## Action item
The listing below must be duplicated in full, with nothing altered.
-------
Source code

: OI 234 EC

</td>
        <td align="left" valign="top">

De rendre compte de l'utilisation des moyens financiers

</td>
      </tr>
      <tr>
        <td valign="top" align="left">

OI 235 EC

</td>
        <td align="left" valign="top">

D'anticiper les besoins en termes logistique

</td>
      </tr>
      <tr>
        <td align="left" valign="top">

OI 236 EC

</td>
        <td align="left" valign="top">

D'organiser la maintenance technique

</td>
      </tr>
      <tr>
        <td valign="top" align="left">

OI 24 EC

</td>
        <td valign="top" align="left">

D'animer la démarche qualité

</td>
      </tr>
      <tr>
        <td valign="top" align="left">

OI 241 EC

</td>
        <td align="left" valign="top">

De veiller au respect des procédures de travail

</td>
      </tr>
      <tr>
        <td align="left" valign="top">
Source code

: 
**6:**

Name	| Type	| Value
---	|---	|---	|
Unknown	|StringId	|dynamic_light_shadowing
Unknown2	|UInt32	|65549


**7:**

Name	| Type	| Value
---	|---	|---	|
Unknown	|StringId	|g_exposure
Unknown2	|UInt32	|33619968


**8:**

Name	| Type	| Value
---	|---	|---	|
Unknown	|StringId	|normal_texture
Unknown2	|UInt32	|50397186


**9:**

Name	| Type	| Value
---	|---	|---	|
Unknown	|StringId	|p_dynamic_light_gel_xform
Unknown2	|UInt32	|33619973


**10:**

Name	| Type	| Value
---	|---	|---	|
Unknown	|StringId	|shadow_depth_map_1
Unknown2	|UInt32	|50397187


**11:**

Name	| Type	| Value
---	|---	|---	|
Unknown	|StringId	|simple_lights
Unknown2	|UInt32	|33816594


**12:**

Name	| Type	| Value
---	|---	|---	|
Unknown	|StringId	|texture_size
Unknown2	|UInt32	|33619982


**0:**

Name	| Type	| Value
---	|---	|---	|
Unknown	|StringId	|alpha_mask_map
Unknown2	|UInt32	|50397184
-------
## Expected output
Source code

: OI 234 EC

</td>
        <td align="left" valign="top">

De rendre compte de l'utilisation des moyens financiers

</td>
      </tr>
      <tr>
        <td valign="top" align="left">

OI 235 EC

</td>
        <td align="left" valign="top">

D'anticiper les besoins en termes logistique

</td>
      </tr>
      <tr>
        <td align="left" valign="top">

OI 236 EC

</td>
        <td align="left" valign="top">

D'organiser la maintenance technique

</td>
      </tr>
      <tr>
        <td valign="top" align="left">

OI 24 EC

</td>
        <td valign="top" align="left">

D'animer la démarche qualité

</td>
      </tr>
      <tr>
        <td valign="top" align="left">

OI 241 EC

</td>
        <td align="left" valign="top">

De veiller au respect des procédures de travail

</td>
      </tr>
      <tr>
        <td align="left" valign="top">
Source code

: 
**6:**

Name	| Type	| Value
---	|---	|---	|
Unknown	|StringId	|dynamic_light_shadowing
Unknown2	|UInt32	|65549


**7:**

Name	| Type	| Value
---	|---	|---	|
Unknown	|StringId	|g_exposure
Unknown2	|UInt32	|33619968


**8:**

Name	| Type	| Value
---	|---	|---	|
Unknown	|StringId	|normal_texture
Unknown2	|UInt32	|50397186


**9:**

Name	| Type	| Value
---	|---	|---	|
Unknown	|StringId	|p_dynamic_light_gel_xform
Unknown2	|UInt32	|33619973


**10:**

Name	| Type	| Value
---	|---	|---	|
Unknown	|StringId	|shadow_depth_map_1
Unknown2	|UInt32	|50397187


**11:**

Name	| Type	| Value
---	|---	|---	|
Unknown	|StringId	|simple_lights
Unknown2	|UInt32	|33816594


**12:**

Name	| Type	| Value
---	|---	|---	|
Unknown	|StringId	|texture_size
Unknown2	|UInt32	|33619982


**0:**

Name	| Type	| Value
---	|---	|---	|
Unknown	|StringId	|alpha_mask_map
Unknown2	|UInt32	|50397184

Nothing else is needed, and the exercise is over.